[Collected data]
┏━━

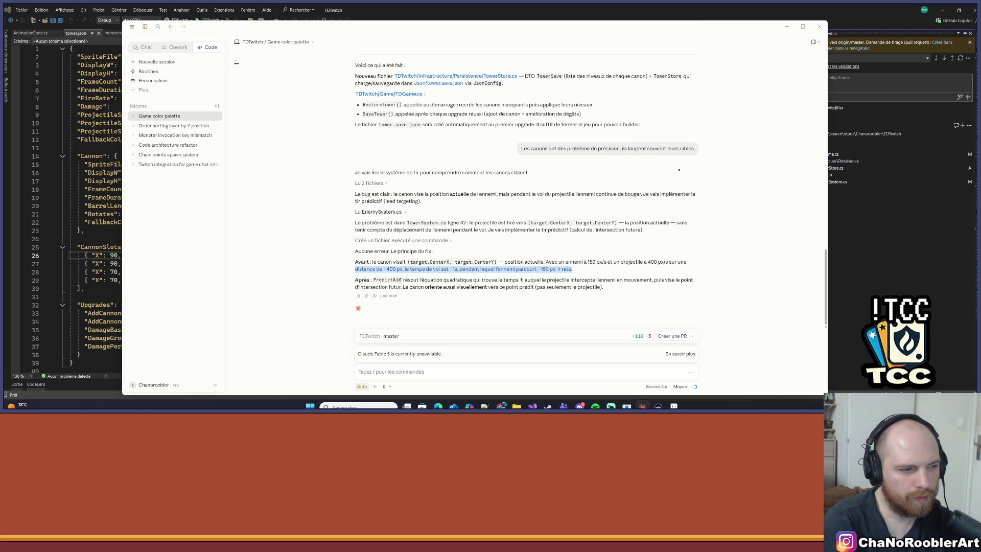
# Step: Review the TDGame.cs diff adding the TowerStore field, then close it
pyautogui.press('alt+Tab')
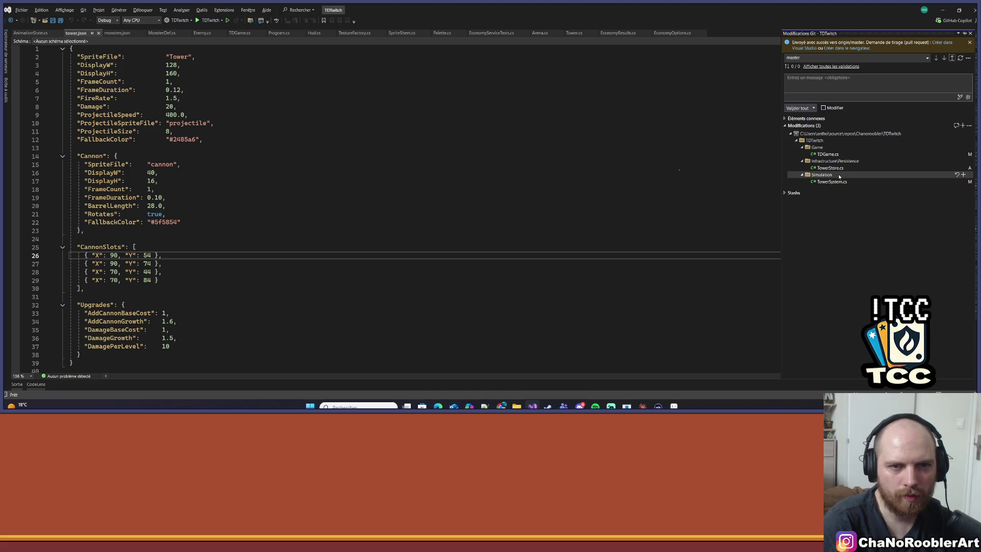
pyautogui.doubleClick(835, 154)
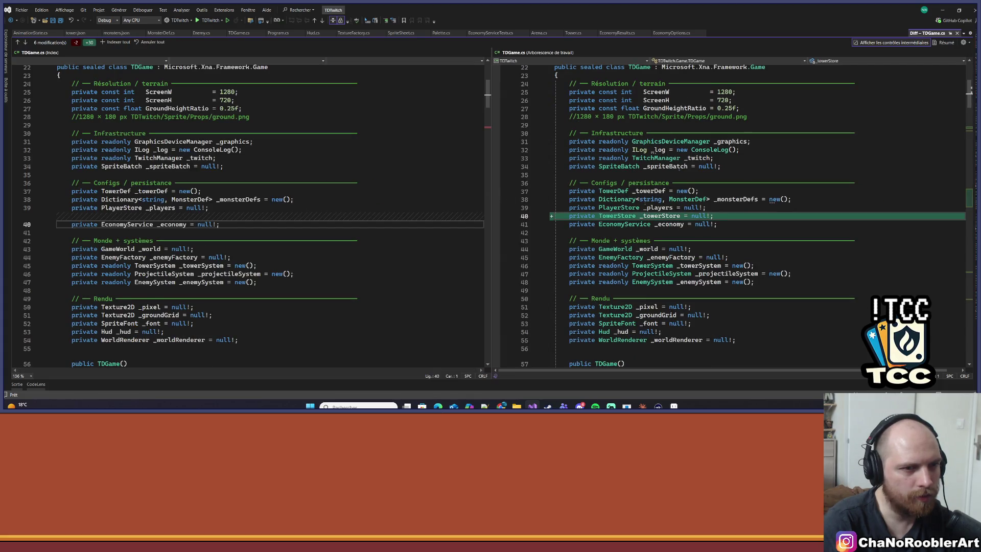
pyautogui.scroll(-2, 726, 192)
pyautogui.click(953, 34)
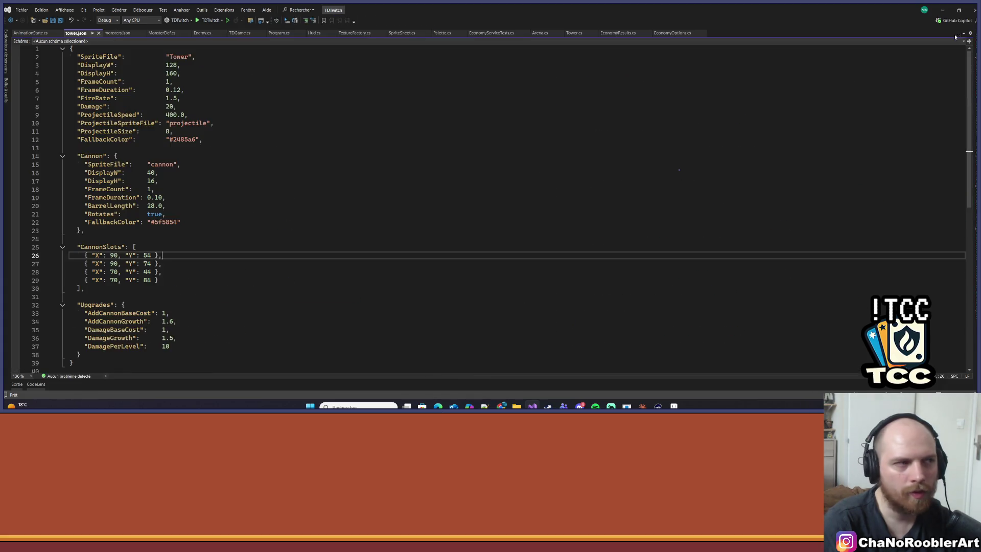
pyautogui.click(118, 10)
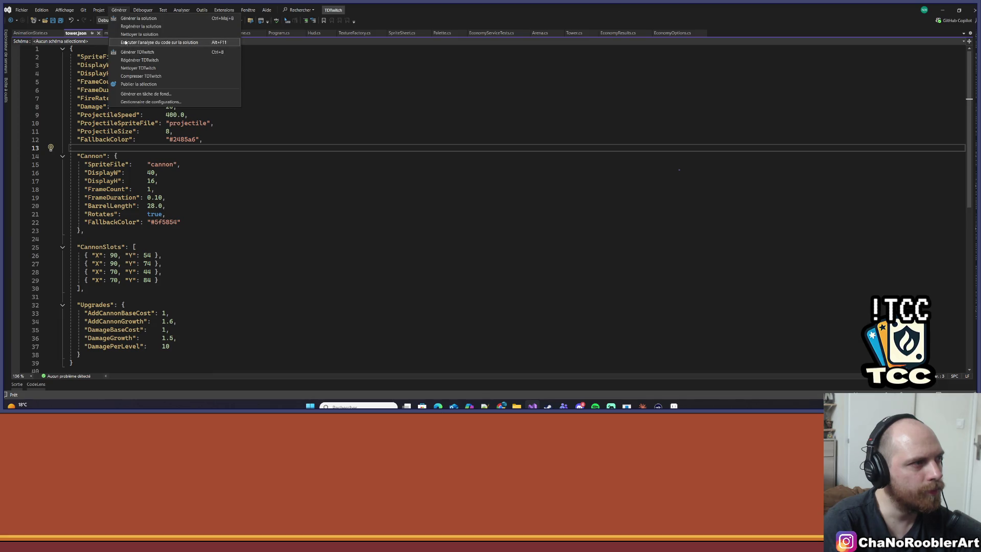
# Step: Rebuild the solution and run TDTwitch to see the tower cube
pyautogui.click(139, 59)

┗━━

WORK TASK | Exactly the lines from the one containing "pyautogui.click(953, 34)" through the last line of the data above should be output, both ends included, with every picture left out.

REPLY TO THE EXERCISE |
pyautogui.click(953, 34)
pyautogui.click(118, 10)
# Step: Rebuild the solution and run TDTwitch to see the tower cube
pyautogui.click(139, 59)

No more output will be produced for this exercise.